So this is a book about Johnny Carson's retirement from The Late Show, the machinations behind NBC's decision to replace him not with David Letterman who had been hosting the show after The Late Show for a decade but with Jay Leno, who had been a frequent guest host on The Late Show, then Letterman's decision to leave NBC and set up a competing show to Leno's Late Show on CBS. Even I, who has a certain affection for showbiz arcana, am wondering why anyone would care about these things, even when they are grounded in important ideas like big-advertising-dollars etc. I just can't see this as important, and obviously, I'm not American so why would it be. I tried to think about how in this country, Channel 9 used to mean something (um - family-friendly, glossy, best-practice television but not really that engaging to me most of the time) Channel 7 I suppose meant something to some people though I'm not sure what (it wasn't Channel 10 though) and Channel 10 was trashy and bratty. Channel 2 was a whole different ballgame and so of course was SBS, they're not important for the purposes of the comparison. Still, I don't know what NBC / CBS meant in the 80s-90s in the US and it's a completely different system anyway - the networks - they're much more like networks of distinct broadcasting companies than we had in this country.
So what's the interest value? Basically that these people, particularly Letterman, but also just the knobs in management, and the CEOs and producers etc, are the most unbelievably neurotic fools you can imagine, all somehow stoked up by the preposterously shallow and fickle enthusiasms of millions of people who are as likely to reject them tomorrow as continue to do the most passive thing you can do and be a 'fan' (that is, not turn off a tv). Carter subtly suggests Jay Leno is a childish automaton whereas Letterman is presented as gifted but, as mentioned, an ego so fragile as to be most susceptible to the criticisms of the voices in his own freakin' head. Also, I guess, that this shit mattered so much to so many; I suppose it was like the zeitgeist news, checking in to see-how-the-culture's-going-kind-of-thing and now thirty years later you're kind of like 'well, the zeitgeist looked after itself, that world is over now, vale'. But seriously - to report with such seriousness (and I have to say, skill in reportage) about the trivial behaviour of big adult babies - at some point, surely, Carter said to himself (or someone) who are these creepy soft-shelled millionaire idiots. I'm close to the end and he hasn't actually asked any question like that really (beyond one moment of reported self-analysis from Letterman along the lines of, 'it's just a TV show'). So. It's interesting but it's mental.
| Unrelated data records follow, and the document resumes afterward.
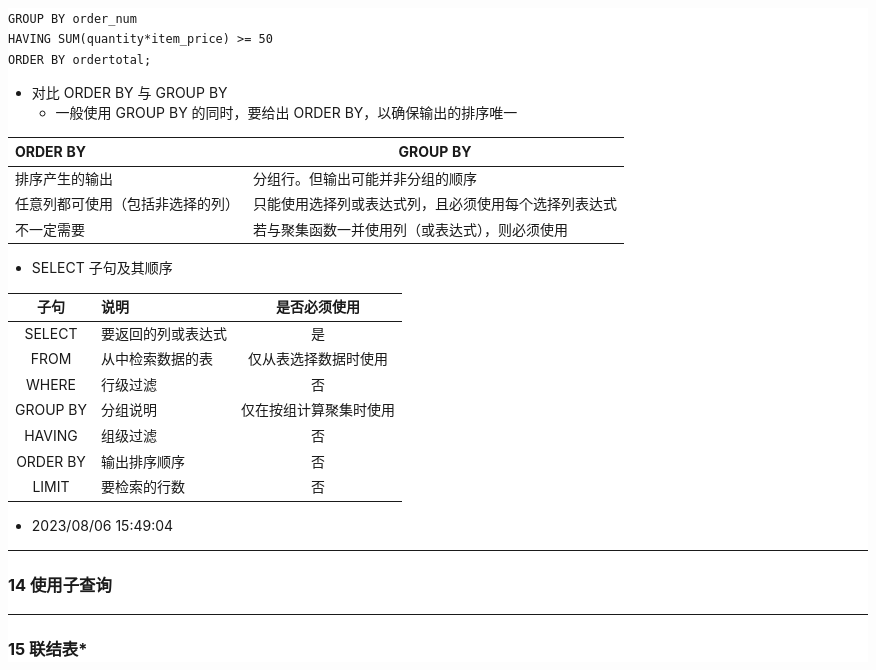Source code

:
 ```mysql
GROUP BY order_num
HAVING SUM(quantity*item_price) >= 50
ORDER BY ordertotal;
```

* 对比 ORDER BY 与 GROUP BY
  * 一般使用 GROUP BY 的同时，要给出 ORDER BY，以确保输出的排序唯一

| ORDER BY                         | GROUP BY                                             |
| :------------------------------- | ---------------------------------------------------- |
| 排序产生的输出                   | 分组行。但输出可能并非分组的顺序                     |
| 任意列都可使用（包括非选择的列） | 只能使用选择列或表达式列，且必须使用每个选择列表达式 |
| 不一定需要                       | 若与聚集函数一并使用列（或表达式），则必须使用       |

* SELECT 子句及其顺序

|   子句   | 说明               |      是否必须使用      |
| :------: | :----------------- | :--------------------: |
|  SELECT  | 要返回的列或表达式 |           是           |
|   FROM   | 从中检索数据的表   |  仅从表选择数据时使用  |
|  WHERE   | 行级过滤           |           否           |
| GROUP BY | 分组说明           | 仅在按组计算聚集时使用 |
|  HAVING  | 组级过滤           |           否           |
| ORDER BY | 输出排序顺序       |           否           |
|  LIMIT   | 要检索的行数       |           否           |



* 2023/08/06 15:49:04

------



### 14 使用子查询

```mysql

```



------



### 15 联结表*

```mysql

```

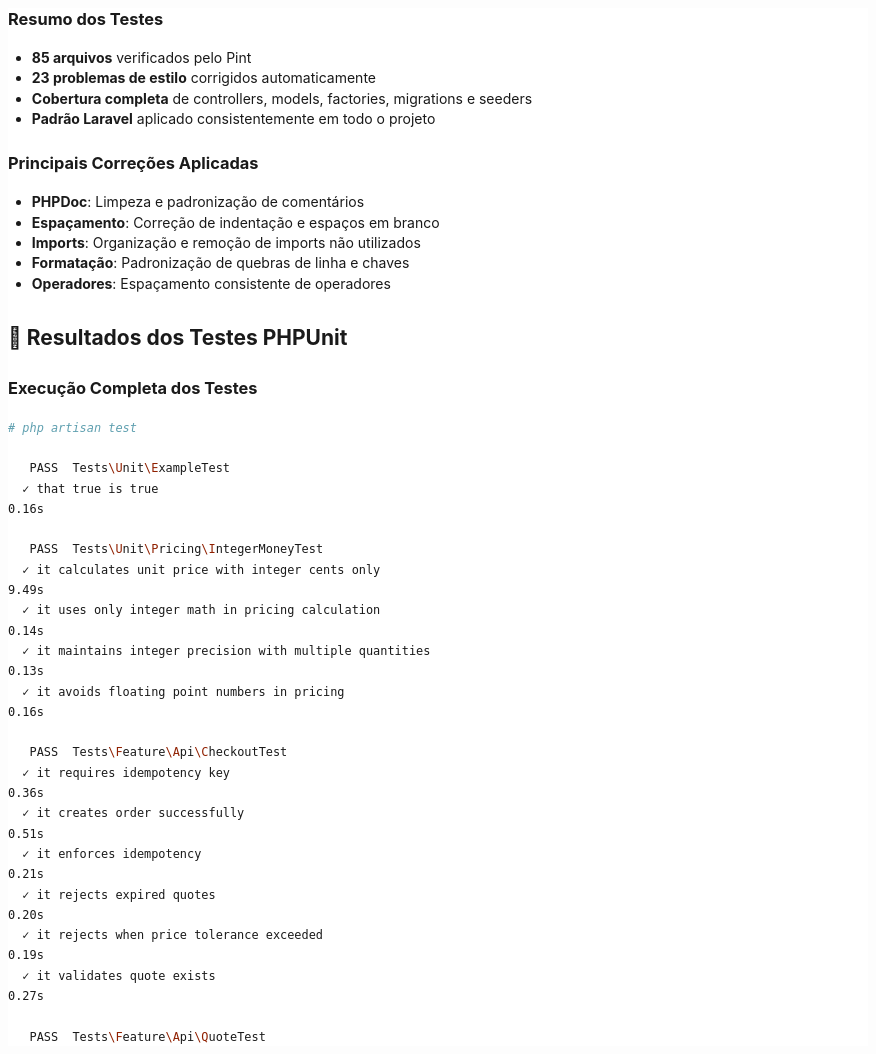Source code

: ### Resumo dos Testes

- **85 arquivos** verificados pelo Pint
- **23 problemas de estilo** corrigidos automaticamente
- **Cobertura completa** de controllers, models, factories, migrations e seeders
- **Padrão Laravel** aplicado consistentemente em todo o projeto

### Principais Correções Aplicadas

- **PHPDoc**: Limpeza e padronização de comentários
- **Espaçamento**: Correção de indentação e espaços em branco
- **Imports**: Organização e remoção de imports não utilizados
- **Formatação**: Padronização de quebras de linha e chaves
- **Operadores**: Espaçamento consistente de operadores

## 🧪 Resultados dos Testes PHPUnit

### Execução Completa dos Testes

```bash
# php artisan test

   PASS  Tests\Unit\ExampleTest
  ✓ that true is true                                                                                                                                                                                                    0.16s  

   PASS  Tests\Unit\Pricing\IntegerMoneyTest
  ✓ it calculates unit price with integer cents only                                                                                                                                                                     9.49s  
  ✓ it uses only integer math in pricing calculation                                                                                                                                                                     0.14s  
  ✓ it maintains integer precision with multiple quantities                                                                                                                                                              0.13s  
  ✓ it avoids floating point numbers in pricing                                                                                                                                                                          0.16s  

   PASS  Tests\Feature\Api\CheckoutTest
  ✓ it requires idempotency key                                                                                                                                                                                          0.36s  
  ✓ it creates order successfully                                                                                                                                                                                        0.51s  
  ✓ it enforces idempotency                                                                                                                                                                                              0.21s  
  ✓ it rejects expired quotes                                                                                                                                                                                            0.20s  
  ✓ it rejects when price tolerance exceeded                                                                                                                                                                             0.19s  
  ✓ it validates quote exists                                                                                                                                                                                            0.27s  

   PASS  Tests\Feature\Api\QuoteTest
```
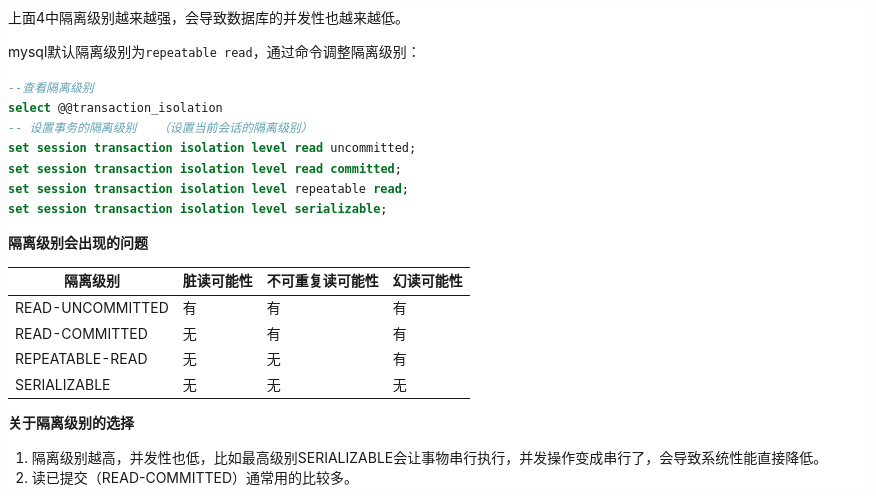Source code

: 上面4中隔离级别越来越强，会导致数据库的并发性也越来越低。

mysql默认隔离级别为`repeatable read`，通过命令调整隔离级别：

```sql
--查看隔离级别
select @@transaction_isolation
-- 设置事务的隔离级别   （设置当前会话的隔离级别）
set session transaction isolation level read uncommitted;  
set session transaction isolation level read committed;  
set session transaction isolation level repeatable read;  
set session transaction isolation level serializable; 
```

**隔离级别会出现的问题**

| 隔离级别         | 脏读可能性 | 不可重复读可能性 | 幻读可能性 |
| ---------------- | ---------- | ---------------- | ---------- |
| READ-UNCOMMITTED | 有         | 有               | 有         |
| READ-COMMITTED   | 无         | 有               | 有         |
| REPEATABLE-READ  | 无         | 无               | 有         |
| SERIALIZABLE     | 无         | 无               | 无         |

**关于隔离级别的选择**

1. 隔离级别越高，并发性也低，比如最高级别SERIALIZABLE会让事物串行执行，并发操作变成串行了，会导致系统性能直接降低。
2. 读已提交（READ-COMMITTED）通常用的比较多。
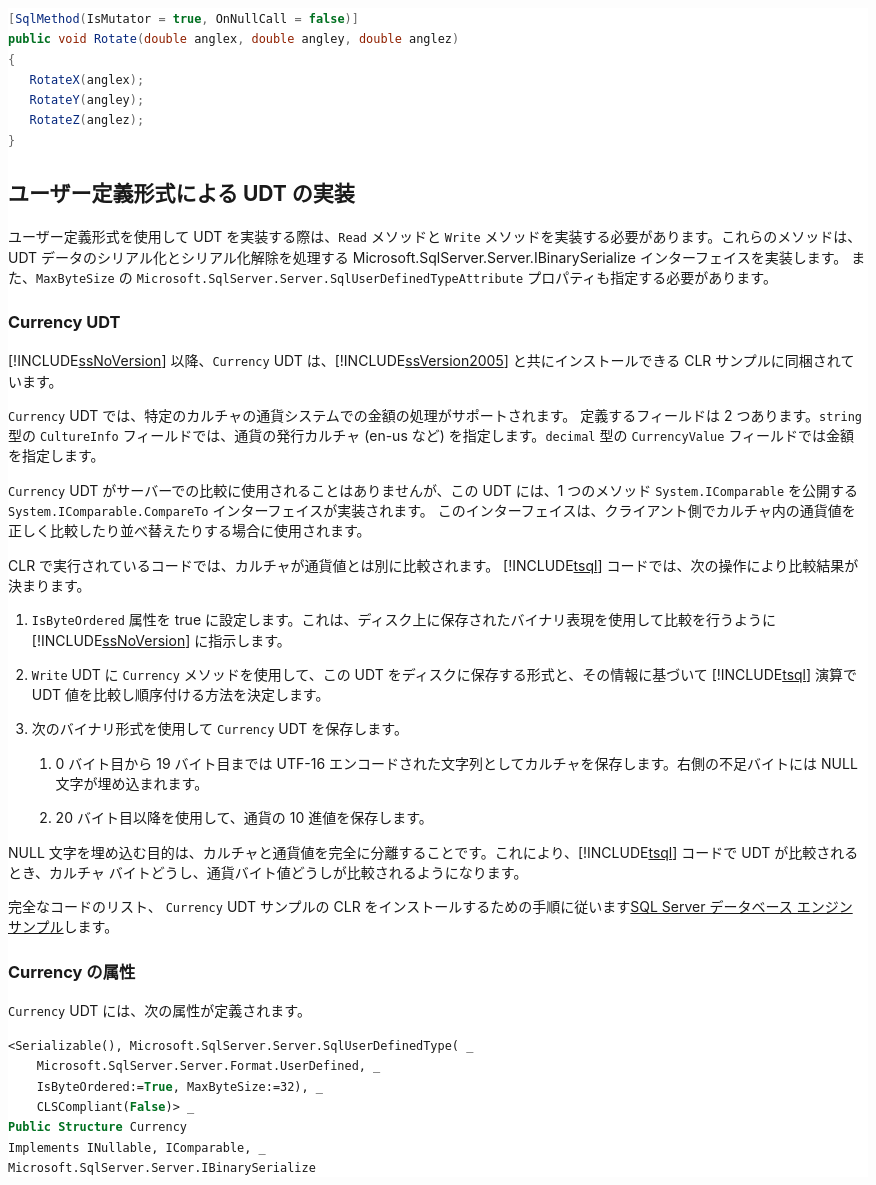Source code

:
 ```csharp  
[SqlMethod(IsMutator = true, OnNullCall = false)]  
public void Rotate(double anglex, double angley, double anglez)   
{  
   RotateX(anglex);  
   RotateY(angley);  
   RotateZ(anglez);  
}  
```  
  
## <a name="implementing-a-udt-with-a-user-defined-format"></a>ユーザー定義形式による UDT の実装  
 ユーザー定義形式を使用して UDT を実装する際は、`Read` メソッドと `Write` メソッドを実装する必要があります。これらのメソッドは、UDT データのシリアル化とシリアル化解除を処理する Microsoft.SqlServer.Server.IBinarySerialize インターフェイスを実装します。 また、`MaxByteSize` の `Microsoft.SqlServer.Server.SqlUserDefinedTypeAttribute` プロパティも指定する必要があります。  
  
### <a name="the-currency-udt"></a>Currency UDT  
 [!INCLUDE[ssNoVersion](../../includes/ssnoversion-md.md)] 以降、`Currency` UDT は、[!INCLUDE[ssVersion2005](../../includes/ssversion2005-md.md)] と共にインストールできる CLR サンプルに同梱されています。  
  
 `Currency` UDT では、特定のカルチャの通貨システムでの金額の処理がサポートされます。 定義するフィールドは 2 つあります。`string` 型の `CultureInfo` フィールドでは、通貨の発行カルチャ (en-us など) を指定します。`decimal` 型の `CurrencyValue` フィールドでは金額を指定します。  
  
 `Currency` UDT がサーバーでの比較に使用されることはありませんが、この UDT には、1 つのメソッド `System.IComparable` を公開する `System.IComparable.CompareTo` インターフェイスが実装されます。 このインターフェイスは、クライアント側でカルチャ内の通貨値を正しく比較したり並べ替えたりする場合に使用されます。  
  
 CLR で実行されているコードでは、カルチャが通貨値とは別に比較されます。 [!INCLUDE[tsql](../../includes/tsql-md.md)] コードでは、次の操作により比較結果が決まります。  
  
1.  `IsByteOrdered` 属性を true に設定します。これは、ディスク上に保存されたバイナリ表現を使用して比較を行うように [!INCLUDE[ssNoVersion](../../includes/ssnoversion-md.md)] に指示します。  
  
2.  `Write` UDT に `Currency` メソッドを使用して、この UDT をディスクに保存する形式と、その情報に基づいて [!INCLUDE[tsql](../../includes/tsql-md.md)] 演算で UDT 値を比較し順序付ける方法を決定します。  
  
3.  次のバイナリ形式を使用して `Currency` UDT を保存します。  
  
    1.  0 バイト目から 19 バイト目までは UTF-16 エンコードされた文字列としてカルチャを保存します。右側の不足バイトには NULL 文字が埋め込まれます。  
  
    2.  20 バイト目以降を使用して、通貨の 10 進値を保存します。  
  
 NULL 文字を埋め込む目的は、カルチャと通貨値を完全に分離することです。これにより、[!INCLUDE[tsql](../../includes/tsql-md.md)] コードで UDT が比較されるとき、カルチャ バイトどうし、通貨バイト値どうしが比較されるようになります。  
  
 完全なコードのリスト、 `Currency` UDT サンプルの CLR をインストールするための手順に従います[SQL Server データベース エンジン サンプル](http://msftengprodsamples.codeplex.com/)します。  
  
### <a name="currency-attributes"></a>Currency の属性  
 `Currency` UDT には、次の属性が定義されます。  
  
```vb  
<Serializable(), Microsoft.SqlServer.Server.SqlUserDefinedType( _  
    Microsoft.SqlServer.Server.Format.UserDefined, _  
    IsByteOrdered:=True, MaxByteSize:=32), _  
    CLSCompliant(False)> _  
Public Structure Currency  
Implements INullable, IComparable, _  
Microsoft.SqlServer.Server.IBinarySerialize  
```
I would love to read an Australian equivalent, and I have enjoyed things like Gerard Henderson's 60 Minutes book, etc. I'd like to read about Daryl Somers, Ernie Carroll and Gavan Disney etc. But there's no real big set-up war dynamic for them as there is in this book.
By the way, I gather Leno's manager/producer Helen Kushnick sued Carter for $30M for the way she was portrayed in this book and I don't see how she couldn't have. She comes out so badly it's almost embarrassing to read, and once again, you end up thinking: no-one could have been this bad or, if she was this bad, what kind of milieu was she in that allows the creation/fostering of people who behave this badly? There was a settlement, and Kushnick died not long after (from cancer).
Oh and also they made it into an HBO film as well. For what that's worth.